- Born: 27 September 1947 (age 78) Biberach an der Riss, Germany
- Occupation(s): actor, assistant director

= Harry Baer =

German actor, producer and author (born 1947)

Harry Baer (born Harry Zöttl on 27 September 1947) is a German actor, producer and author, best known for his work with director Rainer Werner Fassbinder. He has also been credited as Harry Bär.

==Life==
Harry Baer began his career in Munich when he joined the Action Theatre, a theatrical experimental group that later regrouped as the Antitheather under the leadership of Rainer Werner Fassbinder. He made his debut in Fassbinder's play Katzelmacher and had his first movie role in Fassbinder's film adaptation. He had starring roles in Gods of the Plague (Götter der Pest) (1970) and Jail Bait (Wildwechsel) (1972), both directed by Fassbinder. During this early period of his career he also had the leading role in director Hans-Jürgen Syberberg's film Ludwig: Requiem for a Virgin King (Ludwig - Requiem für einen jungfräulichen König) (1972), in which he played the title role, King Ludwig II of Bavaria.

◆ ◆ ◆ ◆ ◆

**Work to complete**
• A. Transcribe the stretch of the Harry Baer text from "- Born: 27 September" through "author (born 1947)".
• B. Go on with the text about Harry Baer from the point where it stops.

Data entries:
◆ ◆ ◆ ◆ ◆

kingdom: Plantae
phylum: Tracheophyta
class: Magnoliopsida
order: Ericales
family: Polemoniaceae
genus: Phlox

◆ ◆ ◆ ◆ ◆

**Solved problems**
• A.
- Born: 27 September 1947 (age 78) Biberach an der Riss, Germany
- Occupation(s): actor, assistant director

= Harry Baer =

German actor, producer and author (born 1947)

• B.
In the mid-1970s Harry Baer and Fassbinder had a professional and personal split that lasted until Fassbinder called him back in 1978 to work as his assistant director on The Marriage of Maria Braun (Die Ehe der Maria Braun).

Baer played small roles in many of Fassbinder's movies and was his production manager and assistant director for many films including Fassbinder's last: Querelle (1982). Beyond their professional relationship, Baer was one of the director's closest friends. On the night of Fassbinder's death, Baer was the last person with whom he spoke before his body was found. Baer wrote a book about his life and times with Fassbinder: I can sleep when I'm dead. The breathless life of Rainer Werner Fassbinder (originally Schlafen kann ich, wenn ich tot bin. Das atemlose Leben des Rainer Werner Fassbinder) Kiepenheuer & Witsch, Köln 1990, ISBN 3-462-02055-2.

After Fassbinder's death Baer acted in movies by Mika Kaurismäki, Werner Schroeter, Jeanine Meerapfel, Bernhard Sinkel and Doris Dörrie among others. He has also worked as a production manager on a number of film productions and is a member of the German Film Academy.

== Filmography ==

- 1969: Katzelmacher - Franz
- 1970: Gods of the Plague - Franz Walsch
- 1970: Why Does Herr R. Run Amok? - Kollege im Büro
- 1971: Whity - Davy Nicholson
- 1971: Rio das Mortes
- 1971: Beware of a Holy Whore - Mann der Statistin
- 1972: The Merchant of Four Seasons - 2nd Candidate
- 1972: Ludwig: Requiem for a Virgin King (Ludwig - Requiem für einen jungfräulichen König) - Ludwig II
- 1972: Tonight or Never - Herr
- 1972: Jail Bait (TV Movie) - Franz Bermeier
- 1973: Zahltag
- 1973: Im Zeichen der Kälte (TV Movie)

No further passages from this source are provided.